It depends. There are two main kind of losses in the motors, copper losses and iron losses. Copper losses = I^2*R_{phase}*constant

If my understanding is correct, this constant is basically the integral of the three sine waves…

In FOC the graph of the phase currents looks the same as the graph of a three phase AC. The integral of a sine wave under the period of pi is 2. As the period of a full sine wave is 2*pi, the absolute value of the area under a full sine wave is 4. We have 3 of these sine waves under the period of 2*pi, so this constant should equal 3*4/(2*pi) which equals 6/pi

So we can get the copper losses by I^2*R_{phase}*6/pi.

If we move to a bigger motor while keeping the same KV, the resistance goes down, therefore you will have less copper losses. With the same input power, lower losses mean a higher output power due to a higher efficiency. Note: the difference in output power is nowhere near enough that you can feel it.

The other type of losses is iron losses. Iron losses equal the idle current of motor (I_{0}) times the BEMF which it is spinning at, which is nearly the same as the voltage applied to the coils. This BEMF roughly equals V_{battery}*duty_cycle. When current flows through the motor, the actual voltage varies a bit, usually not more than by 2V, so lets just leave this out not to overcomplicate the equations.

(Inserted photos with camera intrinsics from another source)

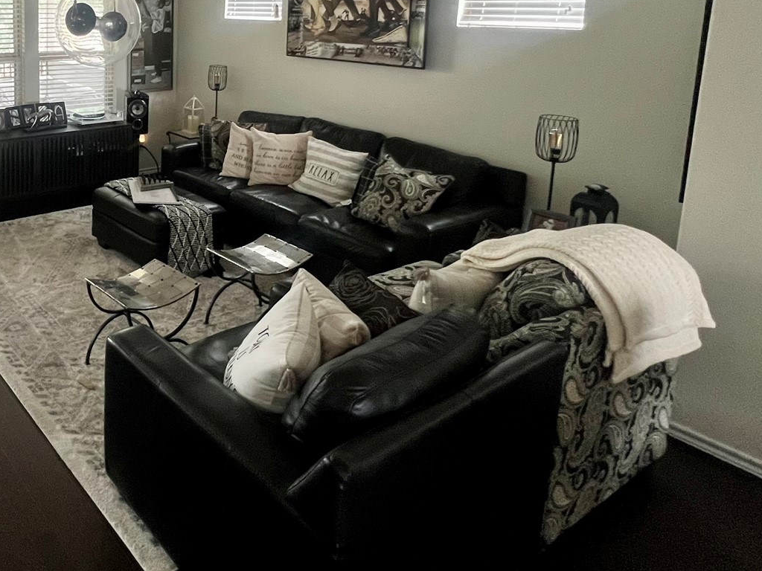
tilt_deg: -8.8
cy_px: 90
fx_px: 572
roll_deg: -0.1
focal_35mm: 26
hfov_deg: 57.9
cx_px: 80
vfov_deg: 49.0
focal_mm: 1.57
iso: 250
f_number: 1.8
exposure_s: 1/60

So iron losses equal I_{0}*V_{battery}*duty_cycle. The idle current depends on the quality of the motors construction, better magnetic properties leading to a lower idle current. It also depends on the motor’s size, higher size means higher idle currents. And it’s also influenced by the rotational speed of the motor, by how much, I don’t exactly know right now.

However, what we can say for sure, is that if we take the exact same motor, and just scale it up in size, *keeping the quality of the construction as a constant,* then the idle current and thus the iron losses increase. Meaning, that a bigger motor has higher iron losses all else being equal. Which means for the same input power, we get less output power. But again, the difference is so small, that you won’t feel the difference.

This was my take on it, if there are some electrical engineers here, feel free to correct me if i messed something up, I am not an electrical engineer *yet*. (although I am currently enrolled in a university course as a first semester EE bachelor student)